KabarBaik.co — Raperda tentang Pertanggungjawaban Pelaksanaan APBD Sidoarjo Tahun Anggaran 2024 resmi ditolak Koalisi Sidoarjo Maju usai Rapat Paripurna DPRD Sidoarjo.
Koalisi yang terdiri dari tujuh fraksi besar seperti Gerindra, Golkar, PAN, PKS, NasDem, PPP, dan PDI Perjuangan menilai bahwa pelaksanaan APBD 2024 belum menunjukkan efektivitas tata kelola pemerintahan yang berpihak pada kebutuhan nyata masyarakat.
“Kami melihat masih banyak masalah struktural yang belum dibenahi, mulai dari penanganan banjir, penciptaan lapangan kerja, hingga transparansi anggaran. Ini bukan sekadar teknis, tapi menyangkut arah politik anggaran yang tidak berpihak pada rakyat,” tegas juru bicara Koalisi Sidoarjo Maju Adam Rusydi dalam penyampaian sikap politik mereka di kantor DPD Partai Golkar Sidoarjo, Rabu, (16/7/2025) malam.
Salah satu sorotan tajam berkaitan dengan penanggulangan banjir yang dinilai masih dalam tataran wacana, bukan aksi nyata. Titik-titik banjir seperti di Waru, Taman, Sedati, Porong, hingga kawasan baru di Krian dan Tarik terus berulang tanpa solusi tuntas.
“Setiap tahun masyarakat menjadi korban. Bahkan, akibat banjir, minat masyarakat mendaftarkan anak ke SDN Banjarasri Tanggulangin merosot drastis. Hanya 10 siswa baru yang mendaftar. Ini bukan hanya bencana alam, tapi cermin kegagalan tata kelola,” tegasnya.
Menurut Adam, Pemkab Sidoarjo dinilai tidak serius dalam penanganan banjir dan hanya bersifat tambal sulam.
“Ada titik-titik banjir baru di wilayah yang sebelumnya tidak pernah terdampak. Ini menunjukkan bahwa sistem drainase tidak diperbarui sesuai perkembangan kawasan,” tambahnya.
Mereka mendesak pemerintah segera menyusun master plan penanggulangan banjir yang terintegrasi dan mengalokasikan anggaran secara tepat, termasuk pembangunan kolam retensi dan pompa otomatis.
Selain itu, Koalisi Sidoarjo Maju juga menyoroti program prioritas bupati terkait penciptaan 100.000 lapangan kerja, yang disebut tanpa indikator dan capaian jelas. Tidak ada data detail dari sektor mana lapangan kerja diciptakan atau melalui skema apa.
“Angka pengangguran terbuka Sidoarjo masih di 6,49 persen, tertinggi di Jawa Timur. Di sisi lain, IPM kita tinggi, 82,67. Ini mengindikasikan ancaman pengangguran intelektual yang harus segera ditangani secara strategis,” terangnya.

++++++

TERAPKAN ISI BACAAN
a: Menurut berita tentang APBD Sidoarjo, berapa persen angka pengangguran terbuka di Sidoarjo?
b: Salin ulang bagian berita tentang APBD Sidoarjo dari "Menurut Adam, Pemkab" sampai "dan pompa otomatis.".
c: Lanjutkan berita tentang APBD Sidoarjo mulai setelah kalimat terakhirnya.

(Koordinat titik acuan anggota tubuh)
++++++

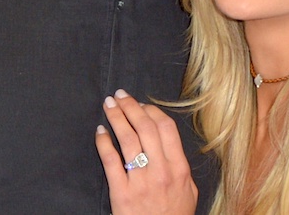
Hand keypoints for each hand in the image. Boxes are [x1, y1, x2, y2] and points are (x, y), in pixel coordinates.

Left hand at [95, 89, 197, 214]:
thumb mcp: (188, 193)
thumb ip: (181, 168)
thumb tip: (169, 146)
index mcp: (179, 169)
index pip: (165, 129)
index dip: (152, 111)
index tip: (141, 104)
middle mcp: (161, 171)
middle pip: (145, 128)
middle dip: (131, 107)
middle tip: (120, 95)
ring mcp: (140, 181)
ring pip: (127, 139)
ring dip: (117, 118)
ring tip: (109, 105)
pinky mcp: (121, 193)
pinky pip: (111, 161)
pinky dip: (104, 143)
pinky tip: (100, 132)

++++++

KUNCI JAWABAN
a: 6,49 persen.

b:
Menurut Adam, Pemkab Sidoarjo dinilai tidak serius dalam penanganan banjir dan hanya bersifat tambal sulam.
“Ada titik-titik banjir baru di wilayah yang sebelumnya tidak pernah terdampak. Ini menunjukkan bahwa sistem drainase tidak diperbarui sesuai perkembangan kawasan,” tambahnya.
Mereka mendesak pemerintah segera menyusun master plan penanggulangan banjir yang terintegrasi dan mengalokasikan anggaran secara tepat, termasuk pembangunan kolam retensi dan pompa otomatis.

c:
Pendidikan Gratis Hanya Jadi Mimpi
Selain itu, pungutan di sekolah negeri dengan dalih ‘komite’ masih marak. Koalisi mengkritisi bahwa anggaran pendidikan lebih dari 20 persen APBD justru banyak terserap untuk belanja rutin, bukan perbaikan sarana dan prasarana sekolah.
“Sekolah rusak, ruang kelas kurang, alat belajar tidak memadai. Ini ironi. Pendidikan dasar adalah hak rakyat, jangan dibebankan ke orang tua,” kata Adam Rusydi yang juga Ketua DPD Partai Golkar Sidoarjo.
Berdasarkan temuan Badan Pemeriksa Keuangan (BPK), lanjutnya, terdapat 27 OPD di lingkungan Pemkab Sidoarjo yang melakukan kesalahan penganggaran belanja. Koalisi menilai ini sebagai indikasi lemahnya pengawasan internal dan budaya birokrasi yang belum profesional.
“Ini bukan hanya salah input. Ini soal tata kelola dan integritas. Kami minta evaluasi menyeluruh pejabat terkait,” ujarnya.
Kondisi infrastruktur jalan juga menjadi kritik keras. Tercatat 445 titik jalan rusak tersebar di berbagai kecamatan, mulai dari Kureksari hingga Kemangsen. Perbaikan hanya bersifat tambal-sulam dan tidak menyentuh akar masalah seperti sistem drainase.
“Anggaran besar tiap tahun dikucurkan, tapi hasilnya jalan tetap rusak. Ini persoalan manajemen proyek dan pengawasan yang lemah. Masyarakat butuh solusi, bukan seremonial perbaikan sebelum lebaran saja,” terangnya.
Atas semua pertimbangan strategis tersebut, Koalisi Sidoarjo Maju secara tegas menolak Raperda Pertanggungjawaban Pelaksanaan APBD Tahun Anggaran 2024. Mereka menilai laporan tersebut belum mencerminkan transparansi, efektivitas, dan keberpihakan pada rakyat.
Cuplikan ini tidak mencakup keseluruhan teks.